Client-server is fine for a consumer-grade network but it has characteristics that, while benign for consumers, are deadly for business applications:

  • The movement of data is subject to the laws of physics. The longer it has to travel, the higher the latency. The endless routing in today’s client-server model exacerbates this.
  • Massive client-server architectures are highly susceptible to random outages and brownouts in the “digital wilderness” that sits between the client (e.g., the consumer) and the server (e.g., Facebook).
  • Security and Privacy Concerns. The threat surface in a client-server consumer internet is massive. Private, sensitive data is in motion for huge amounts of time over vast distances, exposing this data to security and privacy threats.
  • Data Mobility Chasm. There is a subtle problem growing that is just starting to be understood.  It is becoming impossible to move data around the internet quickly. The problem is that data is growing faster than bandwidth. If we apply all the world’s bandwidth to transfer all the world’s data across the street, it will take 36 years to complete. And it’s getting worse! By 2025 it will take 70 years!

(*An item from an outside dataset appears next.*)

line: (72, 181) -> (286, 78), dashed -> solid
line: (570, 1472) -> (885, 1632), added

The new business-grade network

Consumers can live with these challenges, but businesses cannot. In fact, the rise of edge computing is driven – in large part – by these very challenges (latency, security, data mobility issues). Sixty years after J. R. Licklider imagined the internet, we are watching a reimagining. Flipping compute to the edge changes so much:

  • The enabling of ultra-low latency apps to run (e.g., remote robotic surgery).
  • A reduction in the threat of outages and brownouts because traffic no longer traverses the massive digital wilderness of the public internet.
  • A drastically reduced threat surface, thereby improving data security and privacy.
  • The edge exempts businesses from the gridlock of the data mobility chasm — data can stay local and doesn’t need to migrate around the internet.

Many new technologies are helping to build the edge. 5G and Wi-Fi 6, for example, both promise speed and low latency. But there is still one piece we’re missing. The speed and low-latency advantages evaporate if used in a client-server consumer network. To fully realize the promise of edge computing – and to build a true business internet, we also need to move to a peer-to-peer edge computing model to build a true business internet.

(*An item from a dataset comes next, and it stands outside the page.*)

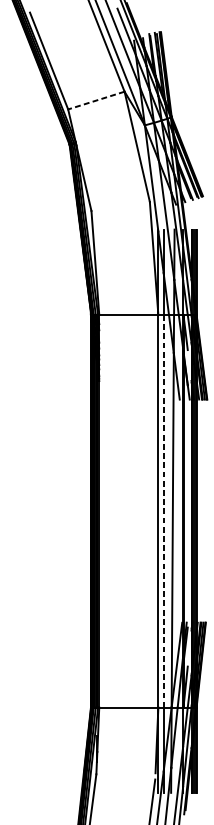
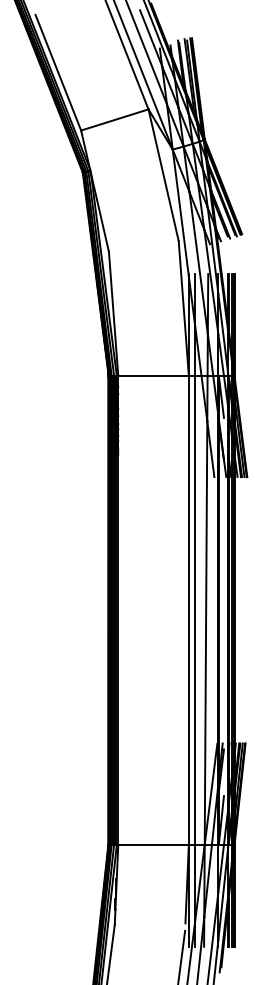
line: (96, 101) -> (114, 120), dashed -> solid
line: (163, 511) -> (195, 610), dashed -> solid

What changes in the new business-grade network?

So, how does this new business-grade network have to operate? Four things need to change:

  • Because there are so many more connections we need to provide in a peer-to-peer network, we need to make it much easier to create these connections. Instead of building a bespoke network that requires routing, tunnels, and traffic engineering for each connection, we need to provision networks as-a-Service the same way we provision other resources like compute and storage.
  • We need a private network – like MPLS – that handles routing for us and doesn’t require encryption because it isn’t public.  This will also provide predictable performance, allowing for the enterprise-grade SLAs we need.
  • We must make connecting with partners and customers simpler – without complex and static DMZs that need complex security configurations.
  • We need an easy way to provision cloud connectivity. This connectivity must make the cloud a point in the network, not the “server” of our “client-server” network.

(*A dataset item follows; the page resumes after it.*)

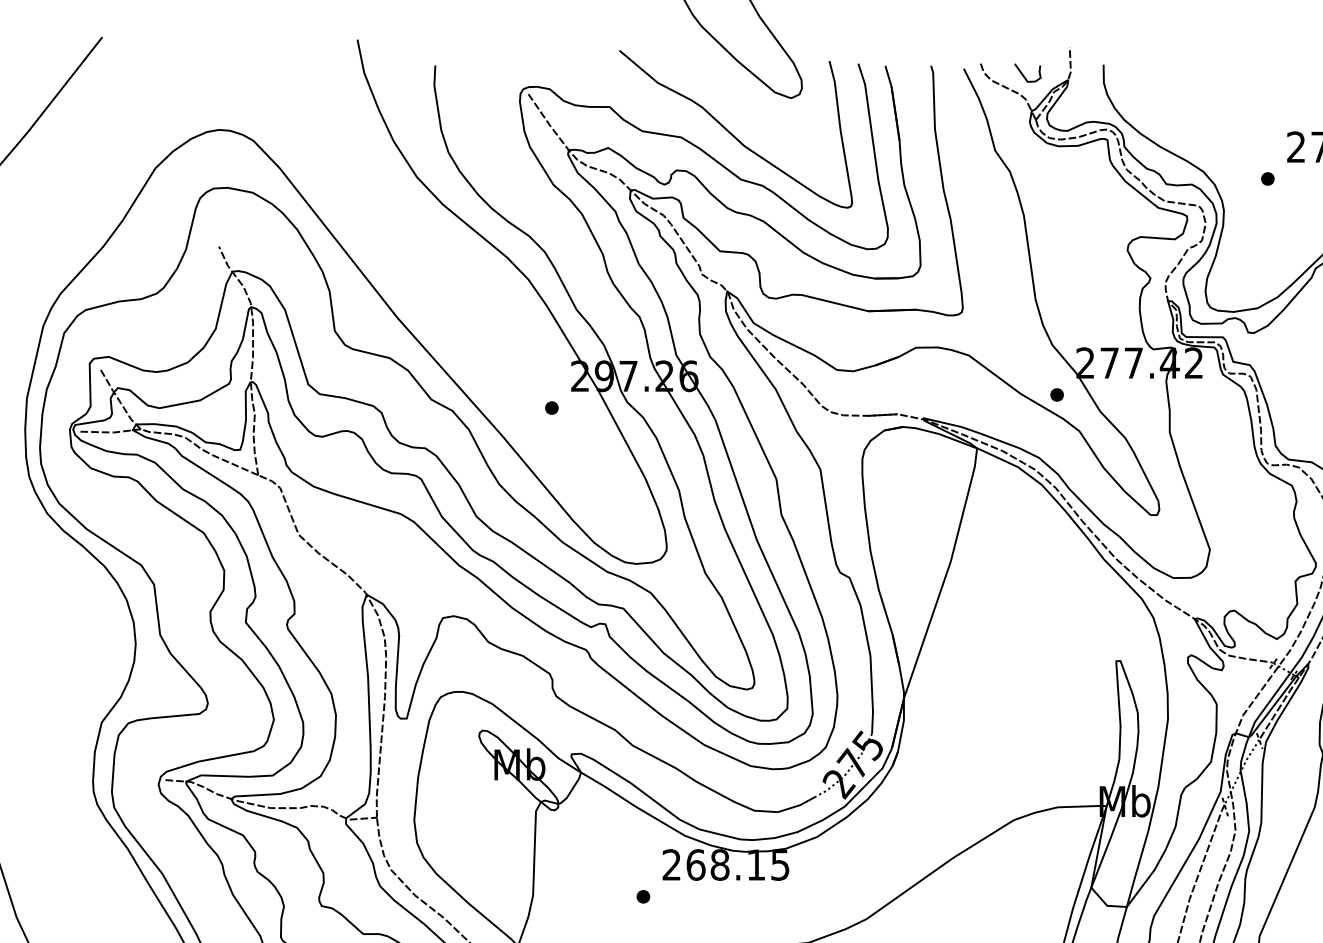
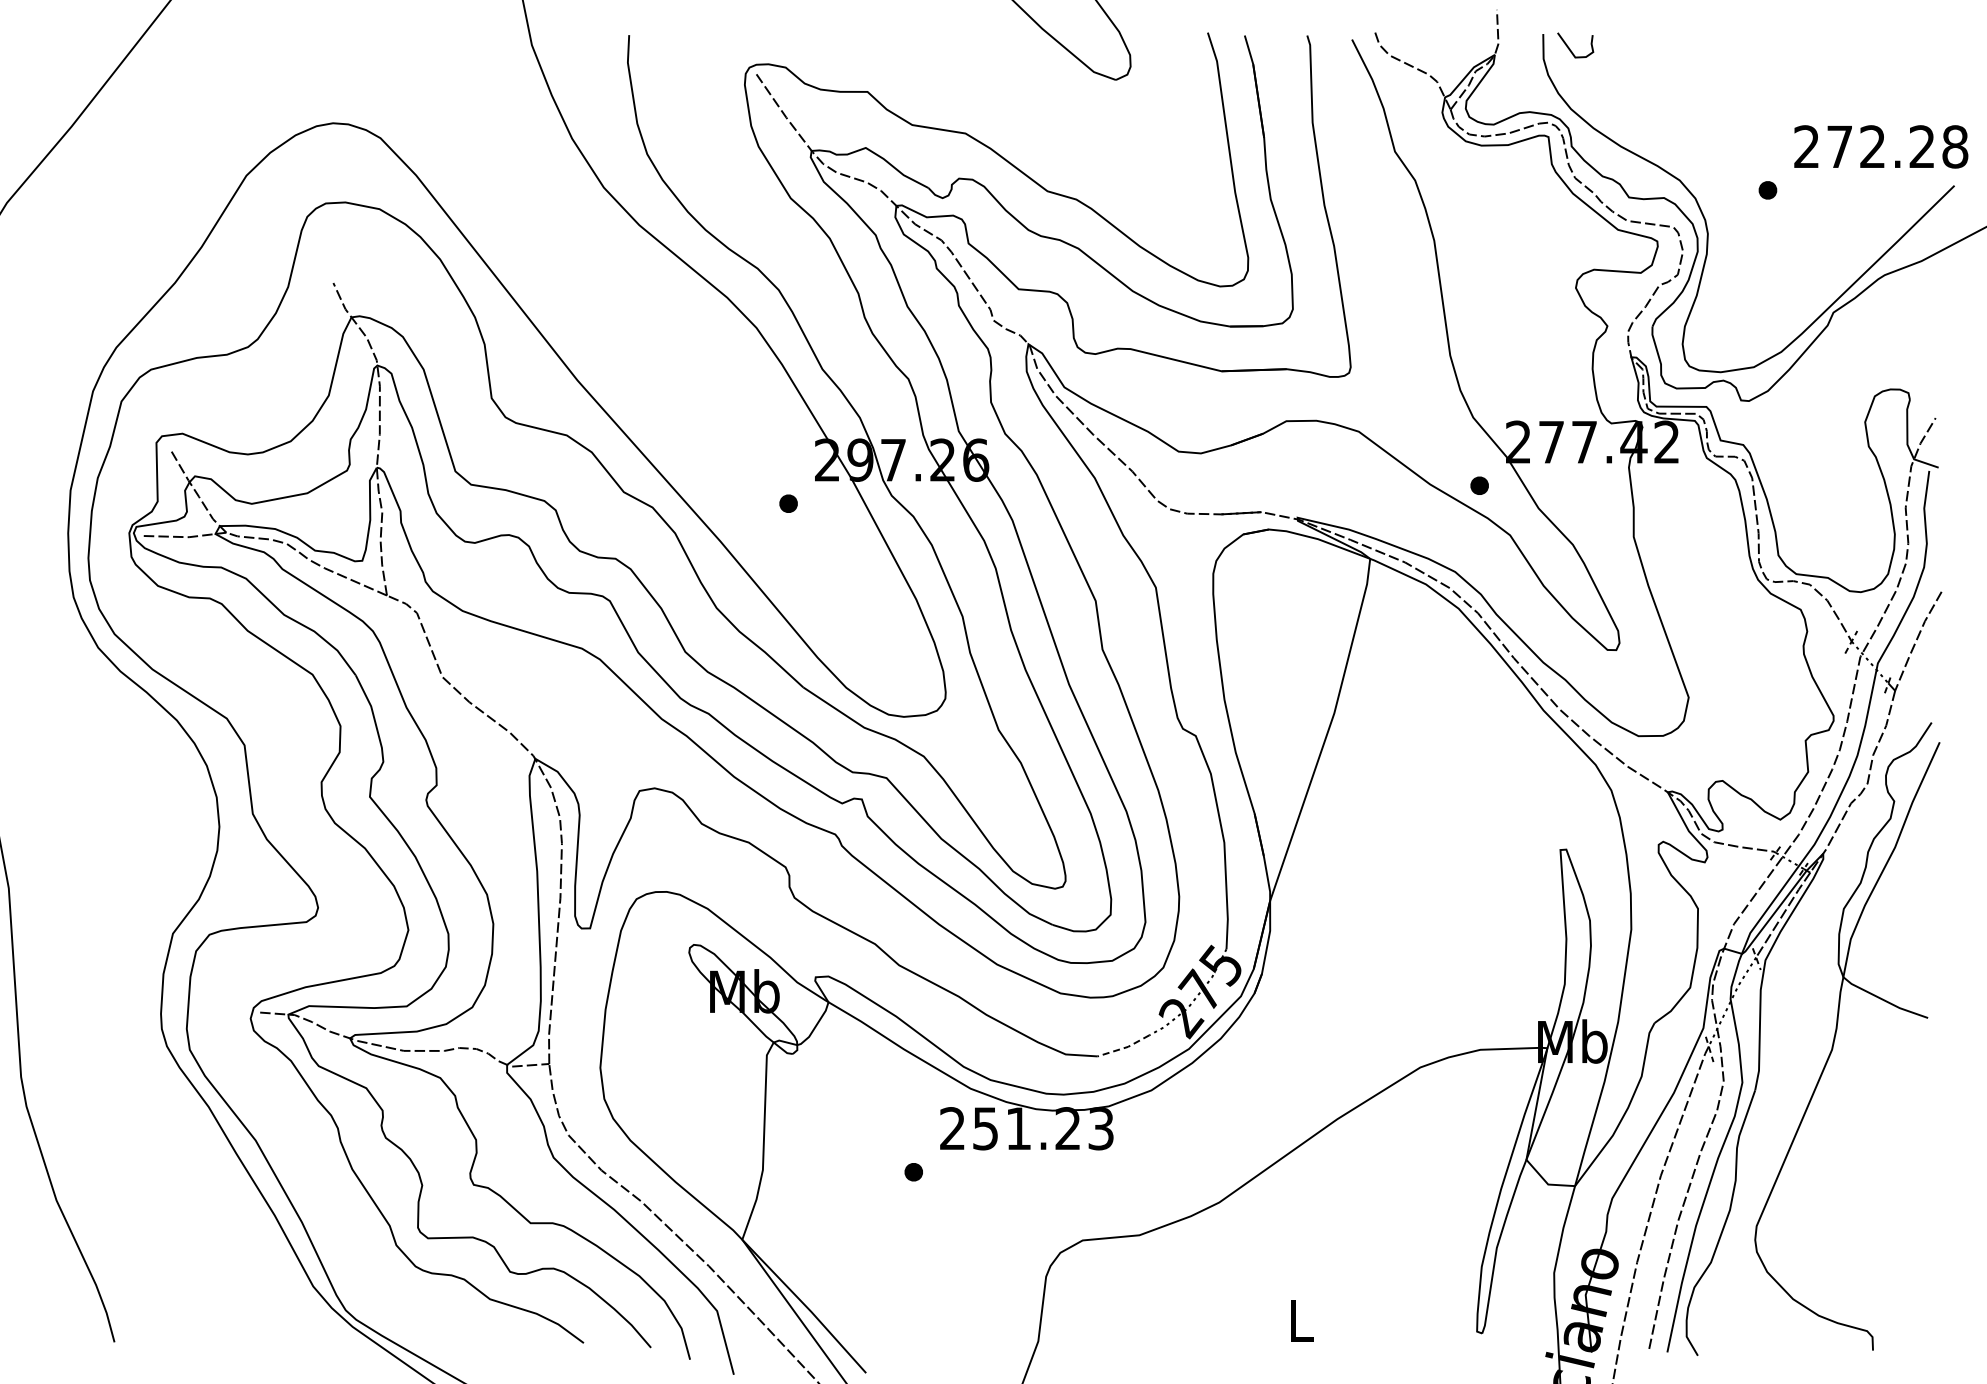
curve: (1024, 75) -> (1570, 48), moved
curve: (732, 133) -> (1035, 128), removed
line: (798, 805) -> (1125, 1047), solid -> dashed
text: (738, 864) -> (1043, 1128), 268.15 -> 251.23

The edge is eating the internet

So, was Gartner right? Is the edge eating the cloud? No, but the edge is eating the internet. We’re seeing a transformation from a consumer-grade client-server internet into a business-grade, peer-to-peer network. A fast, low-latency, reliable, secure network. The network Licklider first imagined six decades ago.

Author's Bio

Khalid Raza

CEO & Founder of Graphiant

Khalid Raza is CEO and founder of Graphiant. Graphiant is a Silicon Valley venture-funded stealth startup working on next-generation networking technologies.